■ **Document passage**
────────

Monday, April 19, 2010

Music and Me: Another Approach

A few days ago I read this blog post on Life With the Diva about her approach to music. (And here, her music listening process.) That got me thinking about my own relationship with music and how I listen to it myself. I previously wrote a little bit about this topic in December, in this blog post. It's more about the Streamer (the Bluetooth accessory I use with my Oticon hearing aids) than my own thoughts about music, though.

I know a lot of people who love music. Music is part of who they are. They have CD collections that line the walls or they have an external hard drive or mp3 player full of music files. I am not one of these people. My music collection is limited to around 200 songs on a small SD card in my cell phone. And about 50 of those songs are Christmas songs that really need to be moved on out of there until December of next year. What do I listen to? Well, I grew up listening to country and I do still enjoy that music. I like how clear country singers' voices often are and how lyrics are often repeated. My husband has gotten me to enjoy classic rock and expand my listening repertoire a bit. And I also enjoy Celtic Thunder, a male group from Ireland, as well as other folk music. (A good way to see all the groups I like is here, on my last.fm profile).

As you can see, my music choices are limited. Three genres. Sometimes I break out and go crazy and listen to something like Death Cab for Cutie or OK Go. But you can tell that I don't branch out often. Why? I used to think this was just me. I was just not a Music Person. I was totally square when it came to listening to music. I could listen to the same song over and over and over. But since starting to read a lot of D/deaf blogs, I've found my experience is not that unique.

I like music that I know. I have to know the lyrics, for one thing. I like to know what is coming. When listening to a new song, my brain is working overtime. I'm trying to figure out the instruments (and failing horribly). I'm trying to figure out the singer's gender (and usually failing horribly, do you know how many singers I at first think are female?). I'm trying to puzzle out the lyrics and the "story" of the song. (Like the Diva, I HAVE to have lyrics. I won't enjoy the song if I don't.) And if I'm watching a music video, being an extremely visual person, I'm going to fail at all of that. All I'm going to see are the pretty pictures. This is especially bad with the incredibly cool OK Go music videos (link may start a video automatically). I have no idea what any of their songs are about. From what I can tell with other people they are able to simply relax and let the music wash over them. Meh.

In the link, L.J. says she does not listen to music in the car over the radio. I do, but only music from my mp3 player, one country station or one classic rock station. Radios typically play the same songs over and over so I don't have an issue, and I enjoy having a little bit of background music. By now I know most of the classic rock songs they are going to play on the radio. And I can put country music in the background easily if I haven't caught up with popular songs.

In other situations, I like listening to last.fm. I linked to my profile up above. I don't listen to it often, but I've filled my radio with artists I like, and usually only hear songs I know. If I don't know a song that pops up, I can look up the lyrics quickly. I really like the fire.fm extension for the Firefox browser, which allows me to play my last.fm radio without having the site open.

────────

■ **Material provided**

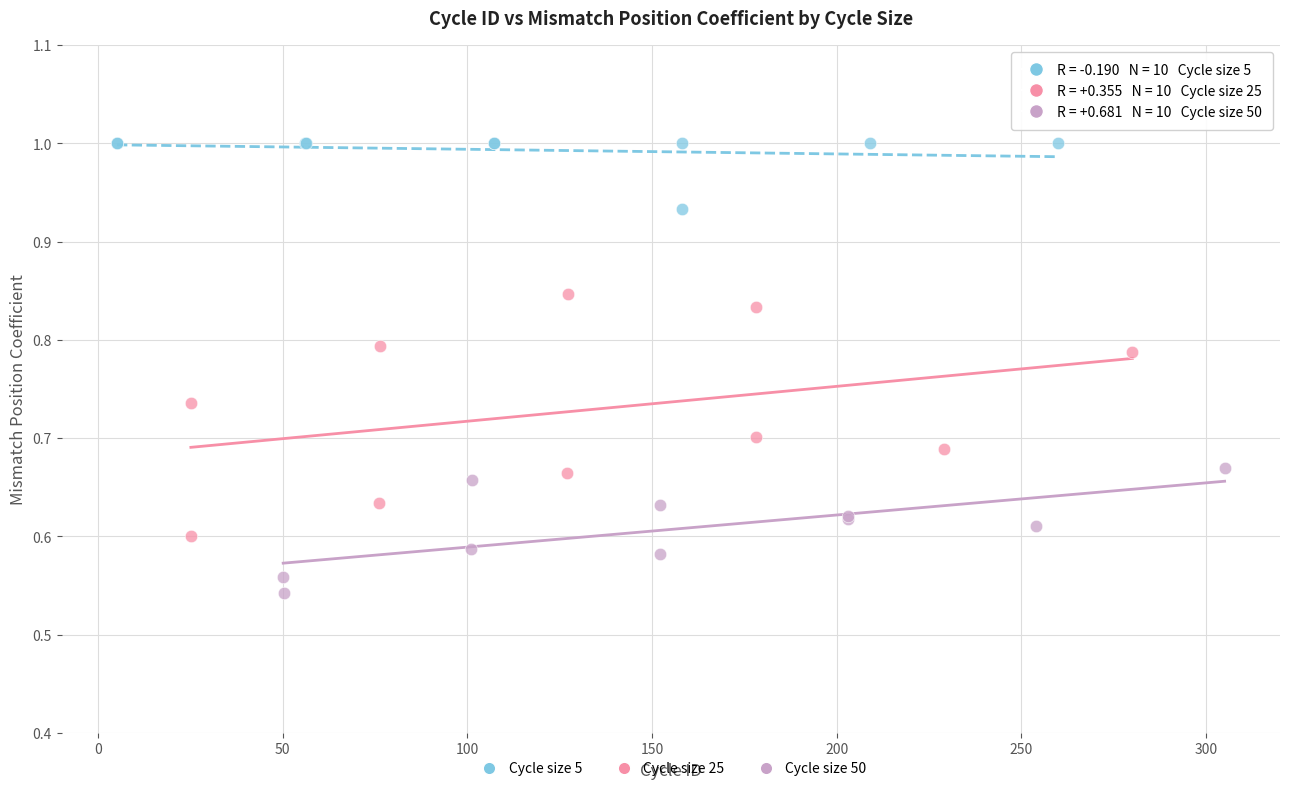

What are all the series names shown in the legend?

Cycle size 5, Cycle size 25, Cycle size 50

────────

■ **Apply what you read**
A. In the blog post about music, how large is the writer's music collection?
B. Resume the blog post about music and listening from the point where it stops.

■ **Answer list**
A. Around 200 songs, kept on a small SD card in the writer's cell phone.

B.
It takes a lot to get me to try a new artist on my own. If someone else wants to show me somebody, sure. Just know that unless there's a music video or lyrics to go with it, I'll probably get restless after a minute or two of the song. I like to approach music on my own.  I read the lyrics and then watch the music video (especially if I can see the singer(s)' lips). And if I like them I'll probably then listen to everything else they've ever done and put maybe three or four songs on my mp3 player. An entire album? Are you crazy?

So that's my approach to music. I would be interested to hear from other peoples' approaches! Am I more crazy than I think I am? :)

2 comments:

  1. it's funny because I feel I come from the complete opposite side yet am on the same page. you know my dad and I think I get a lot of my traits from him, including the need to listen to music all the time. all throughout college and now here at work, I've always got music on. a lot of times it's chill stuff to help me focus with a fun upbeat or favorite song in the mix to break me out of a robotic drone.

    although all I really need is a good beat to fulfill my music fancy, if I come across a song that catches me ear - I do have to dig deeper into it (as in finding lyrics, listening to the instruments, trying to find the message). I think that's what's so great about music - that even those songs that don't seem to have an message or meaning actually do to the person writing them, or else, why would they write them? And it's fun to try & figure it out.

    but at the same time, I feel music is a chance to escape. I guess it'd be like reading a book. you use your imagination to put together the story. I usually, for some reason, put together what I think the music video for every song should be in my head. unless it's Justin Timberlake - then I pretend he's singing to me. :-)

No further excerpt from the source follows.